Canon has added several new shooting modes to the PowerShot G16. The Star mode offers Star Nightscape, Star Trails, and Star Time-lapse Movie options, which do pretty-much what you'd think: the first exposes for sharply-defined stars behind a landscape, the second blurs them into star trails, and the third creates a video showing star motion across the sky. A Background Defocus mode aims to supplement the lens' depth-of-field blur -- always a weak spot of small-sensor cameras compared to their large-sensor brethren, even at wide apertures -- for better subject isolation. There's also a handheld High Dynamic Range mode which takes multiple shots and boosts dynamic range; this now allows you to apply Natural, Art Bold, Art Embossed, Art Standard and Art Vivid effects to the resulting HDR image.
For our money, the most significant change in the Canon G16 after its improved performance is the built-in Wi-Fi connectivity, however. And the G16 doesn't just receive what consumer PowerShot cameras have had for a while now; the feature is also improved for the flagship compact. The connection process is now simpler, with no requirement to install software on your computer or enter a security key manually. Instead, you can configure the connection directly from your smart device.
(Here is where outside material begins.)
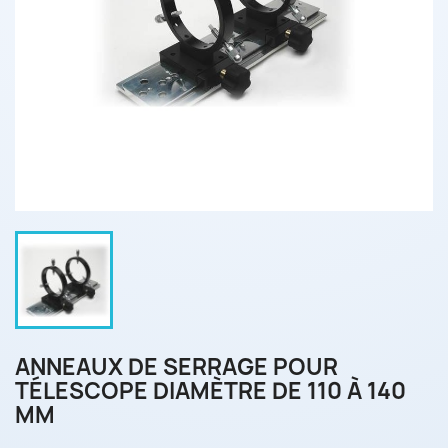
ANNEAUX DE SERRAGE POUR
TÉLESCOPE DIAMÈTRE DE 110 À 140
MM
We have good news to report on the device front, too: both landscape display and tablets on the Android platform are now supported. Once connected, you can share images and videos by email or on Facebook, Flickr (a new addition), Twitter, and YouTube, although in all cases your creations will first need to transit the Canon iMAGE GATEWAY service; the camera won't connect directly to social networks or email servers. On the plus side, you can share your images and movies even on public Wi-Fi networks. And when at home, you can also transfer images from the camera to your Wi-Fi connected computer.
And if you like the tangible, the built-in Wi-Fi connectivity will allow you to print directly on the Canon PIXMA MG7120 or MG5220 Wireless Photo All-in-One printers without the need for a cable, too.
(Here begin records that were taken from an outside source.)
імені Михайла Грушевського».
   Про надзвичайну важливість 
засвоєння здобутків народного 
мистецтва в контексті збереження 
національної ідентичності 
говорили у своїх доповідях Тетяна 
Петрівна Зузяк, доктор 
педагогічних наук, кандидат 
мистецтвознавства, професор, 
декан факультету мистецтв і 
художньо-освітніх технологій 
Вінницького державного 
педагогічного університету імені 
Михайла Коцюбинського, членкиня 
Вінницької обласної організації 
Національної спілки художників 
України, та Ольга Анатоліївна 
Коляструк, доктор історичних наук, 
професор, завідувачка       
Of course, Wi-Fi is not your only connectivity option. Both standard and high-def video connectivity are provided, courtesy of composite and Mini (Type C) HDMI outputs. And there's the de rigeur USB data connectivity, as well.
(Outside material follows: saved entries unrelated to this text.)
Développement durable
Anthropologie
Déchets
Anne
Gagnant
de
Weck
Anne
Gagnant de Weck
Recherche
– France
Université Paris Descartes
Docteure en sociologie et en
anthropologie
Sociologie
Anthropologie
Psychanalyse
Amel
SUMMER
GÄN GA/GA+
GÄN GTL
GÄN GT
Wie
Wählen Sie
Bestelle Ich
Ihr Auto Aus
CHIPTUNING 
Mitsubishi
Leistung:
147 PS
Images and movies are stored on Secure Digital cards, including the higher-capacity SDHC / SDXC and the higher-speed UHS-I types. Power comes from a proprietary NB-10L battery pack, and battery life with the LCD monitor enabled has increased just slightly, to 360 shots. (By way of comparison, the G15 allowed 350 frames.) Disable the LCD, and you'll save hugely on battery life for a total of 770 shots on a charge, showing the worth of the optical viewfinder.
On the plus side, the battery pack is unchanged, so if you're upgrading from a Canon G15, you'll be able to keep using your existing packs. The same is true of almost all the other Canon G15 accessories: your conversion lens and filter adapters, teleconverter lens, flash strobes and brackets, leather case, AC adapter kit, charger, and cables can all stay in your camera bag post-upgrade. But there's bad news for fans of underwater photography: the new body means that the previous WP-DC48 underwater housing will no longer fit. You'll have to buy a new WP-DC52 housing if you want to take your Canon G16 on your next diving expedition.
Available from October 2013, the Canon PowerShot G16 will cost about US$550 in the US market.